┌──
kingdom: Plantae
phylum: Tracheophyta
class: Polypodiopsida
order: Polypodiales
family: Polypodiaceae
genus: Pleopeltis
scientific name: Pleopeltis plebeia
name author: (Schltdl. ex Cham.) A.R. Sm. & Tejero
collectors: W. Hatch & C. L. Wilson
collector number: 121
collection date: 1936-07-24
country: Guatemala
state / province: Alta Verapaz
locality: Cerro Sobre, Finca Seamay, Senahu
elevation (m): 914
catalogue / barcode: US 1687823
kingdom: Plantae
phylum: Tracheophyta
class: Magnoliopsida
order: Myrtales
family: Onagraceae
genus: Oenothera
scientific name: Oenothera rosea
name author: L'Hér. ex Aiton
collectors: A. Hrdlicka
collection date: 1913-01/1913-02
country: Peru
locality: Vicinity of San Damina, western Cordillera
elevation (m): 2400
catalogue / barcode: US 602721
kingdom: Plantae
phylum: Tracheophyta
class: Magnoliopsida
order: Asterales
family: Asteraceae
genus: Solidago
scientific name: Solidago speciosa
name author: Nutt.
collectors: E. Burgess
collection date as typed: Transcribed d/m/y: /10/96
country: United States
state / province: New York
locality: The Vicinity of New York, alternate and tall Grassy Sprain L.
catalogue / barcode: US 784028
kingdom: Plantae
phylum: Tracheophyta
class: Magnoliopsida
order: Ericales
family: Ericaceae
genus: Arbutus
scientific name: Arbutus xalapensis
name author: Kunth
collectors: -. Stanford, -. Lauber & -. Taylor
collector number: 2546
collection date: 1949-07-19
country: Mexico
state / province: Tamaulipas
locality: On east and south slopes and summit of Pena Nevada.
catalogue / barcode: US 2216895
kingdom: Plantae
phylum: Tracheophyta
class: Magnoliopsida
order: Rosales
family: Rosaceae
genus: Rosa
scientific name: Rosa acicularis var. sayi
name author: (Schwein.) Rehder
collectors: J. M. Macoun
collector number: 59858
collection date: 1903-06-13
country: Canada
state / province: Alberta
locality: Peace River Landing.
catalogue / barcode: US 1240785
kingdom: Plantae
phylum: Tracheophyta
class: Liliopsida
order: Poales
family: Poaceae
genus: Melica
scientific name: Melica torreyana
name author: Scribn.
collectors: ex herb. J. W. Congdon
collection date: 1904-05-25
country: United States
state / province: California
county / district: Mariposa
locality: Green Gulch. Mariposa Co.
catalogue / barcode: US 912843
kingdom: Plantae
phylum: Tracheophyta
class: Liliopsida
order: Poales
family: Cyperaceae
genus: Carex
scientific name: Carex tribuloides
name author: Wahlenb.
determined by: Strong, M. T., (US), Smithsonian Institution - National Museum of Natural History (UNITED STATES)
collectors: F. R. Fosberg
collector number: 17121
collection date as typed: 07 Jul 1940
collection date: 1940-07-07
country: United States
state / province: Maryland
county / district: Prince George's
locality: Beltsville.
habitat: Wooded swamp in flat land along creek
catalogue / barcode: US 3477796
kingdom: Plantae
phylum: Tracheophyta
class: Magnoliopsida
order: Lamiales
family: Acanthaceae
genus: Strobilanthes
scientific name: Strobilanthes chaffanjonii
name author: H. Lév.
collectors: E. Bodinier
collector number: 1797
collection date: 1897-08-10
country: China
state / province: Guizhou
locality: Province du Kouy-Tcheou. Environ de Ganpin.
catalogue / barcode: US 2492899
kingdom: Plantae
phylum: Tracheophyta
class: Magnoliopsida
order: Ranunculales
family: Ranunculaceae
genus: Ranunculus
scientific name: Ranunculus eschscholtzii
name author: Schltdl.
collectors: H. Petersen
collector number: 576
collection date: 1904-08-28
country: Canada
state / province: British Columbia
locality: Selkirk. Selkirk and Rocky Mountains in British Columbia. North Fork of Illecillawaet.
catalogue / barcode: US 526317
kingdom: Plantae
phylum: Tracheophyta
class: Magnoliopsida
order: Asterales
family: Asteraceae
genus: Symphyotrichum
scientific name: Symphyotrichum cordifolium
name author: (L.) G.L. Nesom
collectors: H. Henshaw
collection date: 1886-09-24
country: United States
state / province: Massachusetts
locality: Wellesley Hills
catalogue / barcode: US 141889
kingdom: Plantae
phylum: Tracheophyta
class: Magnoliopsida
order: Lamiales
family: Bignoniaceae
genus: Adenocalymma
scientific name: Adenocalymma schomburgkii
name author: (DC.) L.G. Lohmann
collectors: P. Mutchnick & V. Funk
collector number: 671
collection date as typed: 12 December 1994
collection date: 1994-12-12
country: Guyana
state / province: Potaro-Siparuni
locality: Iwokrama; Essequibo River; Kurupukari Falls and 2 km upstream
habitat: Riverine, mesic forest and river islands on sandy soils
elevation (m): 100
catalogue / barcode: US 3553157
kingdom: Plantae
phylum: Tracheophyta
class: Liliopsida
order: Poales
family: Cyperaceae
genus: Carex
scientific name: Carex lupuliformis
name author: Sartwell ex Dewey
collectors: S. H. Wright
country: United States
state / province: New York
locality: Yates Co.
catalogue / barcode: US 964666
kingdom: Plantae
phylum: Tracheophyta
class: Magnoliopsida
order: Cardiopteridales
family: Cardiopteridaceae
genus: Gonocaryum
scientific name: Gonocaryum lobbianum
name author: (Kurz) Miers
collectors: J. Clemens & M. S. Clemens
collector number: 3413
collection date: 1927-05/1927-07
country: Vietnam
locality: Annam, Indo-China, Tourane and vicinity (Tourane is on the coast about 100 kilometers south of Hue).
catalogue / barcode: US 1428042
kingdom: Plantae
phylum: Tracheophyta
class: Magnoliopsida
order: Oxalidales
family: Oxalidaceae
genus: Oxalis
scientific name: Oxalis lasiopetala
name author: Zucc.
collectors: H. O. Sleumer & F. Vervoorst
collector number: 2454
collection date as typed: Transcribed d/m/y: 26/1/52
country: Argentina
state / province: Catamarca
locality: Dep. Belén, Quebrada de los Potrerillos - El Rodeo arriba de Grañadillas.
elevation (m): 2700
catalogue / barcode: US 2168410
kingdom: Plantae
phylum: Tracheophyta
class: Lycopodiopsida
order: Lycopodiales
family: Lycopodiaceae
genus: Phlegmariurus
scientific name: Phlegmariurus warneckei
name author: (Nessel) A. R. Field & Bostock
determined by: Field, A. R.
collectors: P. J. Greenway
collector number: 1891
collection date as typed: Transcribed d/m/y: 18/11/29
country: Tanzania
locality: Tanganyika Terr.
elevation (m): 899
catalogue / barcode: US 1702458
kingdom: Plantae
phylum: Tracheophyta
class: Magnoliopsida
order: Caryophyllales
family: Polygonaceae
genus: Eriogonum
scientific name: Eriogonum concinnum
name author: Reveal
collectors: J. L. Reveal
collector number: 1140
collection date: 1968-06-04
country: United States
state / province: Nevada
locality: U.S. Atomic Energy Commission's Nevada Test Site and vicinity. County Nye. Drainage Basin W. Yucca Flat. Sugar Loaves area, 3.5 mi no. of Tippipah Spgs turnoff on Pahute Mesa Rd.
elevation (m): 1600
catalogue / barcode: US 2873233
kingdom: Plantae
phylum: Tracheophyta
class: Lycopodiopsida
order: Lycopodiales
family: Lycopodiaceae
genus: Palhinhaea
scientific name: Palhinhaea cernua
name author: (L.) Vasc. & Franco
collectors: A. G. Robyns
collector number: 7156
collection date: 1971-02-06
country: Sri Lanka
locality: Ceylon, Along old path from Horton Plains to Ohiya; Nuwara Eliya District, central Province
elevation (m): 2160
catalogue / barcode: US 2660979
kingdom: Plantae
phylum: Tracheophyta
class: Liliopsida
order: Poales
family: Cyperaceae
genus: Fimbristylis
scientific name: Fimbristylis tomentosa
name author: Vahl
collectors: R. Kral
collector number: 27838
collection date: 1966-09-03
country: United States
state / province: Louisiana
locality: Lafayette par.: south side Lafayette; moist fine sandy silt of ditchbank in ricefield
└──
Goal of the exercise:
Could you give the lines above as a Markdown table with a Row column numbering each one and a Line text column holding it? Start at the line containing "collector number: 576", end at the line containing "catalogue / barcode: US 3553157", and leave out any blank lines.

Task answer:
| Row | Line text |
|---|---|
| 1 | collector number: 576 |
| 2 | collection date: 1904-08-28 |
| 3 | country: Canada |
| 4 | state / province: British Columbia |
| 5 | locality: Selkirk. Selkirk and Rocky Mountains in British Columbia. North Fork of Illecillawaet. |
| 6 | catalogue / barcode: US 526317 |
| 7 | kingdom: Plantae |
| 8 | phylum: Tracheophyta |
| 9 | class: Magnoliopsida |
| 10 | order: Asterales |
| 11 | family: Asteraceae |
| 12 | genus: Symphyotrichum |
| 13 | scientific name: Symphyotrichum cordifolium |
| 14 | name author: (L.) G.L. Nesom |
| 15 | collectors: H. Henshaw |
| 16 | collection date: 1886-09-24 |
| 17 | country: United States |
| 18 | state / province: Massachusetts |
| 19 | locality: Wellesley Hills |
| 20 | catalogue / barcode: US 141889 |
| 21 | kingdom: Plantae |
| 22 | phylum: Tracheophyta |
| 23 | class: Magnoliopsida |
| 24 | order: Lamiales |
| 25 | family: Bignoniaceae |
| 26 | genus: Adenocalymma |
| 27 | scientific name: Adenocalymma schomburgkii |
| 28 | name author: (DC.) L.G. Lohmann |
| 29 | collectors: P. Mutchnick & V. Funk |
| 30 | collector number: 671 |
| 31 | collection date as typed: 12 December 1994 |
| 32 | collection date: 1994-12-12 |
| 33 | country: Guyana |
| 34 | state / province: Potaro-Siparuni |
| 35 | locality: Iwokrama; Essequibo River; Kurupukari Falls and 2 km upstream |
| 36 | habitat: Riverine, mesic forest and river islands on sandy soils |
| 37 | elevation (m): 100 |
| 38 | catalogue / barcode: US 3553157 |